We will start working on these obviously right away.

Man:

As it relates to next steps what - as I indicated in my opening remarks. What we're going to do is consolidate all of the feedback we have received here today. Present the feedback to the Department, work with them as it relates to a certain level of action items. Certain ones will get implemented. Certain ones may need - require analysis and thought behind it as well as to getting it implemented.

I am not sure exactly what - how it will be shared with the community. Just to reiterate worries, closing comments. The Q&A will be finalized and be posted and shared with everyone, you know, probably within the next two to three weeks depending Department of Health approval. With that I do appreciate everyone participating via Webcast as well as the folks who actually traveled here to the New York City area to participate.

And hopefully this was a meaningful exercise for you. It definitely was for us and I will speak on behalf of the Department it was also a great process to go through. With that...

Man:

Category of boy do I have a deal for you, okay? You may or may not know, but there is an amnesty provision that was passed recently, okay? Where by the depart will waive interest and penalty on any under payments for reporting periods 12-31-09 and prior that are received with certified reports or estimated reports by 12-31-10, okay? There are a couple of little stipulations within that, okay?

The first one you really don't care about it. But the 1% state wide assessment is not included in that, okay? That´s more a provider issue obviously. Does not apply to any interest in penalty amounts which have been paid or collected previously by the Department. Does not apply to any under payments which is discovered during the course of a (public goods) pool audit conducted by the Department or it´s designee. And I really want to speak to that one.

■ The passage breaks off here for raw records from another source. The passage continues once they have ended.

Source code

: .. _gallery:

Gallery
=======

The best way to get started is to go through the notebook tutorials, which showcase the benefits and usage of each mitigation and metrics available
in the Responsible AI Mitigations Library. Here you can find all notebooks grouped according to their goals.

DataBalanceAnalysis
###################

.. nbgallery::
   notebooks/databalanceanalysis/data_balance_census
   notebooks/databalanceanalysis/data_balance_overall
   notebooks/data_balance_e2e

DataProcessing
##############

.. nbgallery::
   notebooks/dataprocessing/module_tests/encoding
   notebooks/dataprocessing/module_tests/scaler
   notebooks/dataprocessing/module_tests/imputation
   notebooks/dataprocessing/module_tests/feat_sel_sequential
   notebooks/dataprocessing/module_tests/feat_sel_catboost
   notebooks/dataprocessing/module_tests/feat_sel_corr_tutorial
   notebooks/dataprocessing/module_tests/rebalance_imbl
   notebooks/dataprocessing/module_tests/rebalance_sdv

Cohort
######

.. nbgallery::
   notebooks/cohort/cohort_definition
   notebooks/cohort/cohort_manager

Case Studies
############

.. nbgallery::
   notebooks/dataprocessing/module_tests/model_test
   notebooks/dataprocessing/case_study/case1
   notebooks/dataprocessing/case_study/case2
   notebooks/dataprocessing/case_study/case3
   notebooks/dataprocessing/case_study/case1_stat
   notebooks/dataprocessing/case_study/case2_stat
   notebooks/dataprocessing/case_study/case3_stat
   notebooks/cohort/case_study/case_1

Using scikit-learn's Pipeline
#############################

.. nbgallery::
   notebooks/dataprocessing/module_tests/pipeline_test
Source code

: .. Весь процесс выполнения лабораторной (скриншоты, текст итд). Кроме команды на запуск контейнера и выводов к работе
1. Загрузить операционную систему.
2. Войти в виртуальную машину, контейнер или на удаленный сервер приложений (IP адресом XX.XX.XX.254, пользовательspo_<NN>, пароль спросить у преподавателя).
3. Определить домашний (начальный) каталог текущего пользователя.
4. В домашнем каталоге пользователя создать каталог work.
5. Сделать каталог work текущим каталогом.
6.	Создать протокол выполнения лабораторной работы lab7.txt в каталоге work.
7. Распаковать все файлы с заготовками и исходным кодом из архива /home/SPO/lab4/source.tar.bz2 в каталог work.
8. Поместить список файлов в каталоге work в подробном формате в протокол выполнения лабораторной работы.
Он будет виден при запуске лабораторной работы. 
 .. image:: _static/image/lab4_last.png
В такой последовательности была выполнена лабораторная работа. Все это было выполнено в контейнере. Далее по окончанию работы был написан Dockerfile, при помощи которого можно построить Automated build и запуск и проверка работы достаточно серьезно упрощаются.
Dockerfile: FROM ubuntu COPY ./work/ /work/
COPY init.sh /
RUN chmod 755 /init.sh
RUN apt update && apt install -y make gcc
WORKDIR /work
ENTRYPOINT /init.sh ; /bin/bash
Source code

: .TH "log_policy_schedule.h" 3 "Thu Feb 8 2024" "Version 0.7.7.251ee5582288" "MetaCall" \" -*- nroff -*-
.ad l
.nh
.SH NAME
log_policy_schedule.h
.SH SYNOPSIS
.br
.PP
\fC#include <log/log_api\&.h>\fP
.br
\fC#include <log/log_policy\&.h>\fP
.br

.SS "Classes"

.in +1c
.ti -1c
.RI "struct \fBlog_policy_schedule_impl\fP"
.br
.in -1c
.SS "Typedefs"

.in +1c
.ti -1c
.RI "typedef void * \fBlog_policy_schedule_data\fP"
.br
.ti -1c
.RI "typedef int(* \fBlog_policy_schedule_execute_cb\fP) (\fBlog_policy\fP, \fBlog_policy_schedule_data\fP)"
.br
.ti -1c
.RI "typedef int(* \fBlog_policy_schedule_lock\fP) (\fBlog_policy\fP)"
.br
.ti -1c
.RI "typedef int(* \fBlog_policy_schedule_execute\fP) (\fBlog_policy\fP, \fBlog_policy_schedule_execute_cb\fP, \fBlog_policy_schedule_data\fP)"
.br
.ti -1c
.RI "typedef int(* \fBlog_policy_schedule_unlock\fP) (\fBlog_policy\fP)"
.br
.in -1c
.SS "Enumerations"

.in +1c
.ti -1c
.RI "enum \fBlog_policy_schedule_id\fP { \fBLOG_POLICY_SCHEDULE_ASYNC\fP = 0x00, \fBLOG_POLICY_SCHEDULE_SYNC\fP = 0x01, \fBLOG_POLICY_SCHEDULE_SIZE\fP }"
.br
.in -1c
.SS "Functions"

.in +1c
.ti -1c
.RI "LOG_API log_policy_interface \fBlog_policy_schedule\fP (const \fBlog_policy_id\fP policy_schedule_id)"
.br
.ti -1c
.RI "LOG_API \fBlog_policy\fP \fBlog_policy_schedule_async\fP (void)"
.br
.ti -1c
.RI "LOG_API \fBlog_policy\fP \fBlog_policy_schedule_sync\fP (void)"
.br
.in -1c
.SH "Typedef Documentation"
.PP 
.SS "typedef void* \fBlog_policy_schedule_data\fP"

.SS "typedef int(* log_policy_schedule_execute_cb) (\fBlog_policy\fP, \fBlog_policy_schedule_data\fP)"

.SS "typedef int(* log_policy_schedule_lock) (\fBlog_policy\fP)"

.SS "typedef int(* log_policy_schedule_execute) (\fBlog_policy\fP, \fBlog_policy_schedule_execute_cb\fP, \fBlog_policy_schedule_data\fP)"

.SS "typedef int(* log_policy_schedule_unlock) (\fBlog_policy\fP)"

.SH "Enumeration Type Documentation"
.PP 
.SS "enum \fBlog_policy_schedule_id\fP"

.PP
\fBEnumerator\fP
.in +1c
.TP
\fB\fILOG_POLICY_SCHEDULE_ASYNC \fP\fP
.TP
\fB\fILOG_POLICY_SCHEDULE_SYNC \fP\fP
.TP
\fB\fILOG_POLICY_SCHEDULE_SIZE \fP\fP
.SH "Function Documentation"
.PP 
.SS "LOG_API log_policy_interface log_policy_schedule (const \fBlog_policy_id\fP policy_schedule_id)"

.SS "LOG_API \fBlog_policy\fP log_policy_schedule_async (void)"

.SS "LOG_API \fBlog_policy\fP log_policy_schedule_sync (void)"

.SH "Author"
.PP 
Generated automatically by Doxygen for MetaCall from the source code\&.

Okay, because what we're looking at is we will allow the waiving of interest and penalty even if you're currently undergoing an audit until that final audit report is issued. And what we mean when we say the issuance of the report is actually the formal report coming to you on Department letter head, okay? So even if you're in the final stages of a HCRA audit it would certainly behoove you to consider submitting payment prior to finalization of that audit report, okay?

And then it doesn't apply to any delinquent amounts that have been referred for - well Medicaid (re-coopment) or collection proceedings to the attorney general´s office, okay? So it is a great opportunity if you're sitting out there and you think that you have an under payment either as a result of the audit or just in general. Audits don't even have to play into it. You know, if you've discovered a system type problem where you've been under paying the surcharge or covered lives assessment, now is a golden opportunity to submit the payment to us.

Again, it´s got to be on a public (good) pool report. A reporting period prior to 12-31-09, okay? But again it can be based on an estimate in which case we wouldn't ask you to sign the formal certification but simply check off a form that we have electronically that says it´s based on an estimate, okay? So again I can't stress to you enough that this honest provision is out there. And you may want to take advantage of it, alrighty (sic)? Thank you.

Man:

Thanks again on behalf of KPMG and the Depart of Health. Thanks so much for participating. Anybody in the room if you haven't filled in the CPE form please do, and we will make sure you get your continuing professional education credit. Thanks so much everybody have a great day.